§ What to produce:
Pick out every line of the material below that contains the string "fine" and copy each one in full.

§ Input data:
---
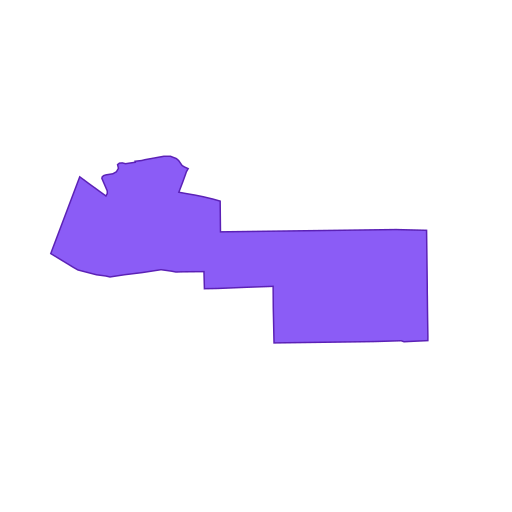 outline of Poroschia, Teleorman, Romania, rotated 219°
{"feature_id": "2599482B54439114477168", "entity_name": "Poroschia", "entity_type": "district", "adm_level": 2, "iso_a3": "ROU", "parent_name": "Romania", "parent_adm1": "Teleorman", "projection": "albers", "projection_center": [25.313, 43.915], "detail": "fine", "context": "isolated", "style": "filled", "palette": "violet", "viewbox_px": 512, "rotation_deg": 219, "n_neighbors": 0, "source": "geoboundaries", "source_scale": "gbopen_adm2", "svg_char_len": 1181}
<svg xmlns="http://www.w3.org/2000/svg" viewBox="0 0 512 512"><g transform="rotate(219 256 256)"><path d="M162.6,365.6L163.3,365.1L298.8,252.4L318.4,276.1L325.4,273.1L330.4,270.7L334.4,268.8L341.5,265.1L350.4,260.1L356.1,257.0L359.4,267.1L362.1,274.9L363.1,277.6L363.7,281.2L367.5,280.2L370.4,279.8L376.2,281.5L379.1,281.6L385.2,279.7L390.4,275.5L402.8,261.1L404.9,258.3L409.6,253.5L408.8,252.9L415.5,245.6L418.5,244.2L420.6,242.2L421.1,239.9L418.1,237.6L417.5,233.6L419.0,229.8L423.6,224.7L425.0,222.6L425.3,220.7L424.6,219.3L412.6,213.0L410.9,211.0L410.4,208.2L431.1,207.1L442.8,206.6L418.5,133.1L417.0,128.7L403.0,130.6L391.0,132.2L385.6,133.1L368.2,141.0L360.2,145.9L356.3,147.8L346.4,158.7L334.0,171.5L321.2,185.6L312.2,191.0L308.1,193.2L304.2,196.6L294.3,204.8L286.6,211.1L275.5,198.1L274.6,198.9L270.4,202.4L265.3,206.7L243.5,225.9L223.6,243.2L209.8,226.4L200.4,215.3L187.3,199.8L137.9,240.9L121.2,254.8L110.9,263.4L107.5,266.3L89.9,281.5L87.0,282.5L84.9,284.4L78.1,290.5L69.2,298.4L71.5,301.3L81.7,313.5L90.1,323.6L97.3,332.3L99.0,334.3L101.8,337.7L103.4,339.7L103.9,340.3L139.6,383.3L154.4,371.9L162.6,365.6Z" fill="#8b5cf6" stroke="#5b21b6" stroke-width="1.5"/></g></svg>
---
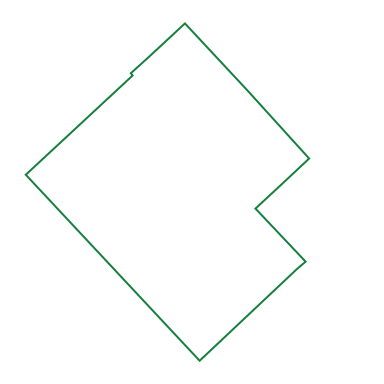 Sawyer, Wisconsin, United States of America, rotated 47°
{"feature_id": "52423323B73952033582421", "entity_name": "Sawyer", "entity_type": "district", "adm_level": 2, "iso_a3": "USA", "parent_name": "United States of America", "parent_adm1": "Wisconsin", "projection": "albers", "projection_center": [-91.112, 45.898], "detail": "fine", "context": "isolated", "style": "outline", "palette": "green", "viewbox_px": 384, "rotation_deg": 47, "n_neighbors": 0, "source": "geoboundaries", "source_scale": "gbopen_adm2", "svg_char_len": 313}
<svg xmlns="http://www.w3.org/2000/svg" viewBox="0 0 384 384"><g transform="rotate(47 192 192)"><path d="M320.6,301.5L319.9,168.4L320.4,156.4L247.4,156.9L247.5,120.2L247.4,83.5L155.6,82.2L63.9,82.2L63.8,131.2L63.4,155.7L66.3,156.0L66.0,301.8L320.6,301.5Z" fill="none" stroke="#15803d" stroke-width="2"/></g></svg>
---
§ Complete output:
{"feature_id": "2599482B54439114477168", "entity_name": "Poroschia", "entity_type": "district", "adm_level": 2, "iso_a3": "ROU", "parent_name": "Romania", "parent_adm1": "Teleorman", "projection": "albers", "projection_center": [25.313, 43.915], "detail": "fine", "context": "isolated", "style": "filled", "palette": "violet", "viewbox_px": 512, "rotation_deg": 219, "n_neighbors": 0, "source": "geoboundaries", "source_scale": "gbopen_adm2", "svg_char_len": 1181}
{"feature_id": "52423323B73952033582421", "entity_name": "Sawyer", "entity_type": "district", "adm_level": 2, "iso_a3": "USA", "parent_name": "United States of America", "parent_adm1": "Wisconsin", "projection": "albers", "projection_center": [-91.112, 45.898], "detail": "fine", "context": "isolated", "style": "outline", "palette": "green", "viewbox_px": 384, "rotation_deg": 47, "n_neighbors": 0, "source": "geoboundaries", "source_scale": "gbopen_adm2", "svg_char_len": 313}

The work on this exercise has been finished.